Costs of Availing Trade Credit

# Costs of Availing Trade Credit

Trade credit is often described as 'free' finance — but it actually carries several hidden costs.

## (i) Price (Loss of Cash Discount)

Suppliers usually offer a cash discount for immediate payment. By choosing to take credit, the buyer foregoes that discount. The foregone discount, when annualised, can translate into a very high implicit cost of credit.

## (ii) Loss of Goodwill

If the buyer oversteps the credit period, suppliers may discriminate against the delinquent customer when supplies become tight. The actual impact depends on the relative bargaining power of buyer and supplier.

## (iii) Cost of Managing

Management of creditors involves administrative and accounting costs — recording invoices, tracking due dates, processing payments — that would otherwise not be incurred.

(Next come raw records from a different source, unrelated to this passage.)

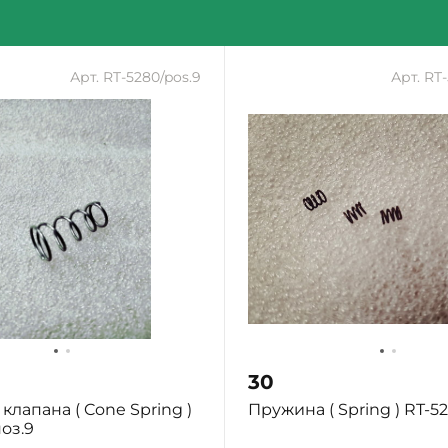
Арт. RT-5280/pos.9
Арт. RT
30
клапана ( Cone Spring )
Пружина ( Spring ) RT-52
оз.9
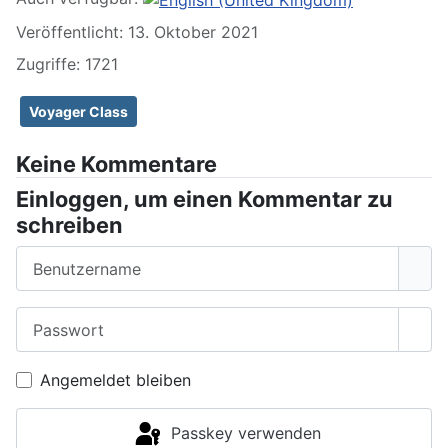
Veröffentlicht: 13. Oktober 2021
Zugriffe: 1721
Voyager Class
Keine Kommentare
Einloggen, um einen Kommentar zu
schreiben
Benutzername
Passwort
Pass
Angemeldet bleiben
Passkey verwenden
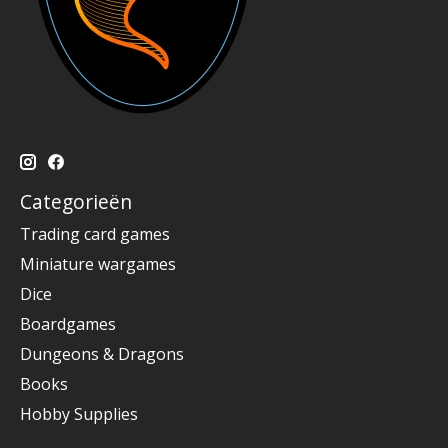
Categorieën
Trading card games
Miniature wargames
Dice
Boardgames
Dungeons & Dragons
Books
Hobby Supplies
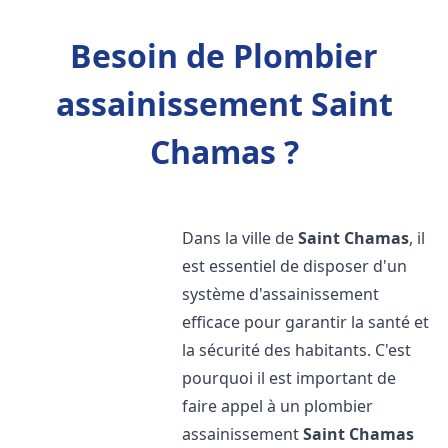
Besoin de Plombier
assainissement Saint
Chamas ?
Dans la ville de
Saint Chamas
, il
est essentiel de disposer d'un
système d'assainissement
efficace pour garantir la santé et
la sécurité des habitants. C'est
pourquoi il est important de
faire appel à un plombier
assainissement
Saint Chamas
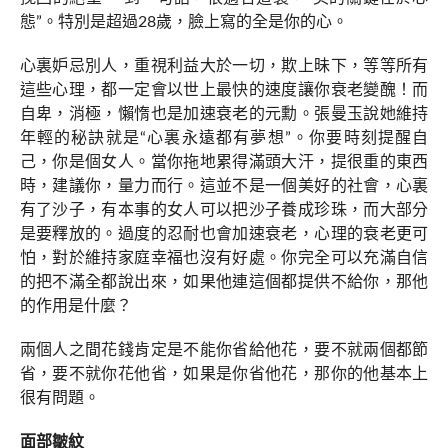
態”。特別是超過28歲，臉上寫的全是你的心。
心裏妒忌別人，重視利益大於一切，欺上昧下，等等所有
這些心理，都一定會以世上最快的速度讓你衰老變醜！而
自卑，消極，懶惰也是加速衰老的元勳。張曼玉說她維持
年輕的秘訣就是“心裏永遠都有夢想”。你要時刻提醒自
己，你是個女人。當你拖地累得滿頭大汗，提很重的東西
時，建議你，量力而行。這並不是一個美好的社會，心裏
有了沙子，有本事的女人可以把沙子養成珍珠，而大部分
是要釋放的。過度的忍耐也會加速衰老，心理的衰老更可
怕，對於維持家庭幸福也沒有好處。你完全可以充滿自信
的把不滿全都說出來，如果他連這個都提供不給你，那他
的作用是什麼？
兩個人之間花錢肯定是不能你省給他花，要不就兩個都節
省，要不就你花他省，如果是你省他花，那你的他基本上
很有問題。
面部皺紋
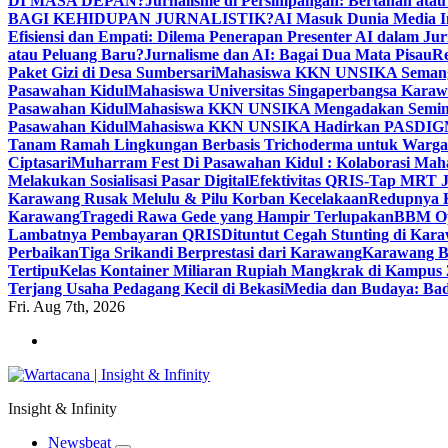
DI MASA DEPAN?
Jurnalisme di Persimpangan: Bertahan atau
BAGI KEHIDUPAN JURNALISTIK?
AI Masuk Dunia Media I
Efisiensi dan Empati: Dilema Penerapan Presenter AI dalam Jur
atau Peluang Baru?
Jurnalisme dan AI: Bagai Dua Mata Pisau
Re
Paket Gizi di Desa Sumbersari
Mahasiswa KKN UNSIKA Semangat
Pasawahan Kidul
Mahasiswa Universitas Singaperbangsa Kara
Pasawahan Kidul
Mahasiswa KKN UNSIKA Mengadakan Semina
Pasawahan Kidul
Mahasiswa KKN UNSIKA Hadirkan PASDIGMA: 
Tanam Ramah Lingkungan Berbasis Trichoderma untuk Warga
Ciptasari
Muharram Fest Di Pasawahan Kidul : Kolaborasi Mah
Melakukan Sosialisasi Pasar Digital
Efektivitas QRIS-Tap MRT J
Karawang Rusak Melulu & Pilu Korban Kecelakaan
Redupnya K
Karawang
Tragedi Rawa Gede yang Hampir Terlupakan
BBM Op
Lambatnya Pembayaran QRIS
Dituntut Cegah Stunting di Ka
Perbaikan
Tiga Srikandi Berprestasi dari Karawang
Karawang B
Tertipu
Kelas Kontainer Miliaran Rupiah Mangkrak di Kampus 
Terjang Usaha Pedagang Kecil di Bekasi
Media dan Budaya: Bad
Fri. Aug 7th, 2026
Insight & Infinity
Newsbeat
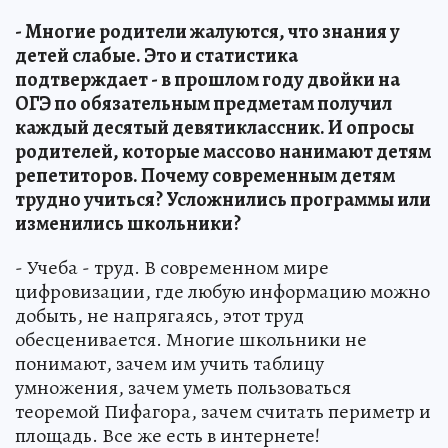
- Многие родители жалуются, что знания у
детей слабые. Это и статистика
подтверждает - в прошлом году двойки на
ОГЭ по обязательным предметам получил
каждый десятый девятиклассник. И опросы
родителей, которые массово нанимают детям
репетиторов. Почему современным детям
трудно учиться? Усложнились программы или
изменились школьники?
- Учеба - труд. В современном мире
цифровизации, где любую информацию можно
добыть, не напрягаясь, этот труд
обесценивается. Многие школьники не
понимают, зачем им учить таблицу
умножения, зачем уметь пользоваться
теоремой Пифагора, зачем считать периметр и
площадь. Все же есть в интернете!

## (iv) Conditions Imposed

Many suppliers insist on certain conditions to extend credit, such as a minimum order size or regular ordering. These conditions may force the buyer to alter procurement patterns.

## Key Takeaway

Trade credit is rarely truly free. The major cost is the opportunity cost of the cash discount foregone, with goodwill, administrative cost and supplier conditions as secondary costs.

Worked example

### Example 1

Illustration of implicit cost: Terms '2/10 net 30' — 2% discount if paid within 10 days, else full payment in 30 days. Cost of foregoing the discount = $\dfrac{2}{98} \times \dfrac{365}{30-10} = 37.24\%$ p.a. — far costlier than a bank loan.

⚠️ Common exam mistakes

  • Calling trade credit a 'cost-free' source — examiners specifically test that students know it has implicit costs.
  • Ignoring non-financial costs like loss of goodwill and supplier-imposed conditions.
  • Forgetting that the cash-discount cost should be expressed on an annualised basis to compare with other sources.